Main article: Criticism of postmodernism
Criticisms of postmodernism are intellectually diverse, including the assertions that postmodernism is meaningless and promotes obscurantism. For example, Noam Chomsky
has argued that postmodernism is meaningless because it adds nothing to
analytical or empirical knowledge. He asks why postmodernist
intellectuals do not respond like people in other fields when asked,
"what are the principles of their theories, on what evidence are they
based, what do they explain that wasn't already obvious, etc.?...If
[these requests] can't be met, then I'd suggest recourse to Hume's
advice in similar circumstances: 'to the flames'."[39]Christian apologist William Lane Craig has noted "The idea that we live in a postmodern culture is a myth. In fact, a postmodern culture is an impossibility; it would be utterly unliveable. People are not relativistic when it comes to matters of science, engineering, and technology; rather, they are relativistic and pluralistic in matters of religion and ethics. But, of course, that's not postmodernism; that's modernism!"[40]

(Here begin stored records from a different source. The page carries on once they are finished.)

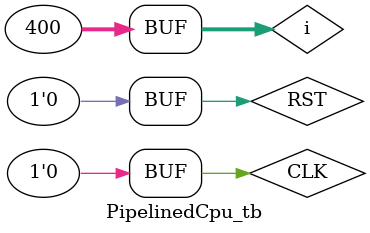
<source format=v>
module PipelinedCpu_tb ();

reg CLK;
wire [31:0] OUT;
reg RST;
integer i;
PipelinedCpu PipelinedCpu1 (.CLK(CLK), .RST(RST), .OUT(OUT));

initial begin
    RST = 1;
    CLK = 0;
    #5;
    CLK = 1;
    #5;
    RST = 0;
    CLK = 0;
    #5;
    for(i=0; i<400; i=i+1) begin
        CLK = 1;
        #5;
        CLK = 0;
        #5;
    end


end


// always begin
//     #6 CLK=0;
//     #4 CLK=1;
// end

    
endmodule
</source>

Formal, academic critiques of postmodernism can also be found in works such as Beyond the Hoax and Fashionable Nonsense.
However, as for continental philosophy, American academics have tended to label it "postmodernist", especially practitioners of "French Theory". Such a trend might derive from U.S. departments of Comparative Literature.[41] It is interesting to note that Félix Guattari, often considered a "postmodernist", rejected its theoretical assumptions by arguing that the structuralist and postmodernist visions of the world were not flexible enough to seek explanations in psychological, social and environmental domains at the same time.[42]
Philosopher Daniel Dennett declared, "Postmodernism, the school of 'thought' that proclaimed 'There are no truths, only interpretations' has largely played itself out in absurdity, but it has left behind a generation of academics in the humanities disabled by their distrust of the very idea of truth and their disrespect for evidence, settling for 'conversations' in which nobody is wrong and nothing can be confirmed, only asserted with whatever style you can muster."[43]